→ **Passage provided**:
First Adding gays to Canada's common law "marriage" Still happened relatively.

Second, Canadian Common law "marriage" is nothing like "real' marriage. Canadian common law "marriage" offers absolutely none of the protections of civil marriages because one needs to PROVE they deserve common law status to even be covered by the law, if what is offered as proof is rejected, the person is SOL. Even then the protections are not guaranteed, instead of holding property in common, a person needs to PROVE the DESERVE what property they are asking for. To try to claim that gays should accept such a crappy alternative to Marriage and that was some sort of REAL progress is INSULTING.

→ **Data for review**:
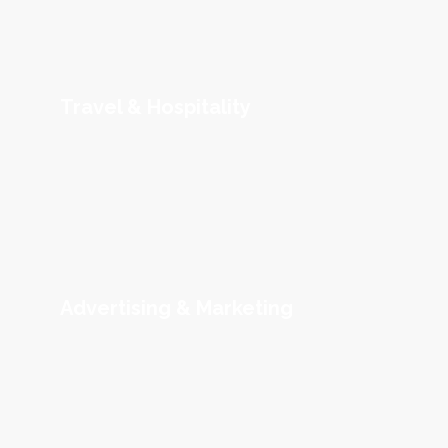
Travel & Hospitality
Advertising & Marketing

==

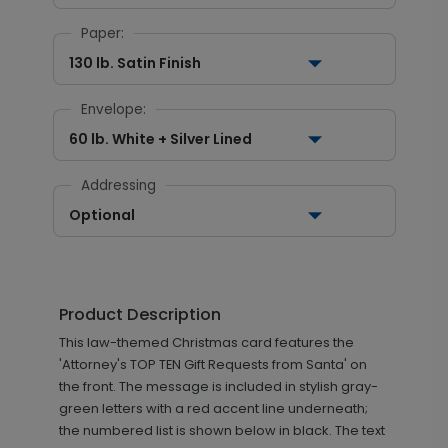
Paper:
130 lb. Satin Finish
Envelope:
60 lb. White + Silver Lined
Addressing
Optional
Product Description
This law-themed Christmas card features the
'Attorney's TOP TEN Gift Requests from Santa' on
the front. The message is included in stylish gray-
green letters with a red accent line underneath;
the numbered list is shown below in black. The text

--

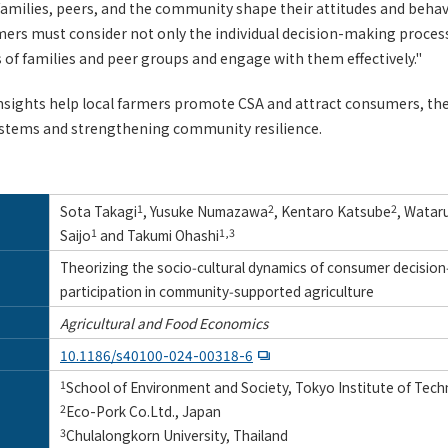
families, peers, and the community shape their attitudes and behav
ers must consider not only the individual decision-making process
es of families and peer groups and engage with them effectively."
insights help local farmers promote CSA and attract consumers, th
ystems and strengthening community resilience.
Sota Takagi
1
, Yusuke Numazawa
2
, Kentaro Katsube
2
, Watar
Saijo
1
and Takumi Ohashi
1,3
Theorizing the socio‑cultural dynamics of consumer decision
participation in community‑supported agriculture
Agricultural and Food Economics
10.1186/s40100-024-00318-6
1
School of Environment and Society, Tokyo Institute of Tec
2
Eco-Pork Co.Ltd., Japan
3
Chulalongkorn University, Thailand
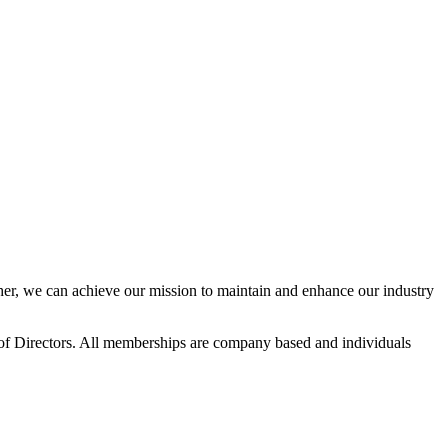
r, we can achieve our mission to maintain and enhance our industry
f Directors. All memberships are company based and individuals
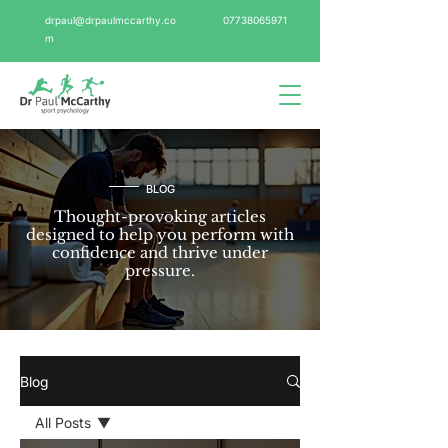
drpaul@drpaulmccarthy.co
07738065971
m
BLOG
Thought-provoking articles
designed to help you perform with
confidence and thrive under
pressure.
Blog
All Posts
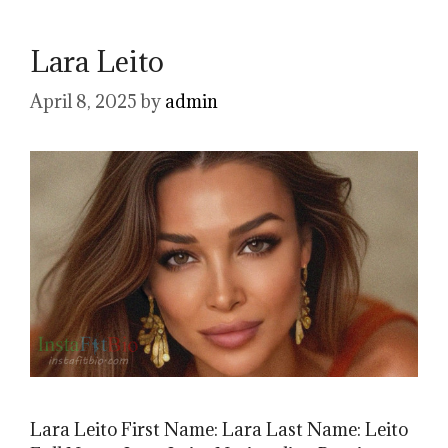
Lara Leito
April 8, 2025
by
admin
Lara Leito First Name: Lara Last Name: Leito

→ **Problem details**: Can you copy everything from "Second, Canadian Common" down to "progress is INSULTING." in the post about Canadian common law marriage, word for word? Rely only on the post about Canadian common law marriage, not on the records.

→ **Worked solution**:
Second, Canadian Common law "marriage" is nothing like "real' marriage. Canadian common law "marriage" offers absolutely none of the protections of civil marriages because one needs to PROVE they deserve common law status to even be covered by the law, if what is offered as proof is rejected, the person is SOL. Even then the protections are not guaranteed, instead of holding property in common, a person needs to PROVE the DESERVE what property they are asking for. To try to claim that gays should accept such a crappy alternative to Marriage and that was some sort of REAL progress is INSULTING.